The distinction has been drawn by the former Chief Economist of the Federal Reserve, David Stockton, who is now at the Peterson Institute for International Economics (the think tank which was virtually ‘bought’ in 2005 by Blackstone’s co-founder and Treasury Secretary under President Richard Nixon, Peter Peterson).
Stockton has produced some guesstimates on the cost of the government shutdown. According to his calculations, it has already cost 0.15 percent of GDP (at and annualized rate) and, if it continues, its toll next week will be the same. The third and the fourth weeks it will grow to 0.2 percent each. And nobody in his right mind envisions a longer than five weeks government shutdown, but it is nonetheless truth that the Tea Party does not have the same mental architecture of the rest of the world.
Even a loss of 0.7 percent of GDP would be easily absorbed by the US economy. First, we must reckon that those numbers are ‘annualized’. That means that they are the result of deducting the fourth quarter real GDP from the third quarter real GDP, raise the number to the fourth power, deduct 1, multiply by 100, and then round the result. In short–this implies that 0.7 percent annualized growth, albeit significant, it is far smaller that 0.7 percent year-on-year or quarter-on-quarter.
The impact of a potential debt default is impossible to fathom. In 2011, when the Republican Party almost manufactured for political reasons a debt crisis, the market remained oblivious until the very last few days, and then, after the crisis was averted, reacted with brutal volatility. There were days when 90 percent of the stocks listed in the S&P500 ‘flipped’ over at least once, losing all their intra-day gains (or recovering all their losses).
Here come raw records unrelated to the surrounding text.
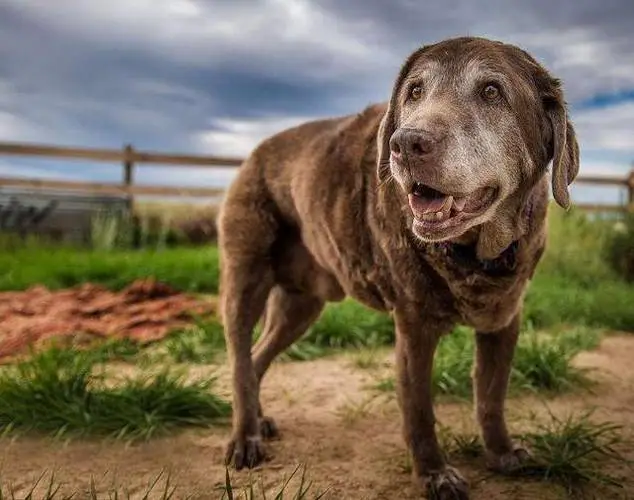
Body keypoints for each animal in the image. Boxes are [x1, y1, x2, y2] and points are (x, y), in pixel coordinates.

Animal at [216, 36, 576, 500]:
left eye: (492, 92)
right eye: (414, 92)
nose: (405, 143)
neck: (475, 254)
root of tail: (254, 152)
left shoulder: (504, 320)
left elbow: (491, 398)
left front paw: (502, 454)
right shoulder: (413, 326)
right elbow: (419, 409)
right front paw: (435, 475)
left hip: (300, 307)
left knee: (257, 357)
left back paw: (258, 421)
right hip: (244, 279)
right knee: (240, 359)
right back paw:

The good news is that the Republican leadership seems not so eager to bend its knee in front of the Tea Party this time. The speaker of the House, John Boehner, has stated privately that he will not allow the United States to default, no matter if that means breaking the Republican Party in two (and therefore, ending his leadership). This news seems to confirm Warren Buffett’s assessment on the debt ceiling crisis: “We will go right up to the point of extreme idiocy, but we won’t cross it”.
The bad news is that, as a bargain chip with his own Republican fellows, Boehner will have to keep the government shutdown for longer. So, in the end, the outcome could be instability because of the debt, and a prolonged government closure.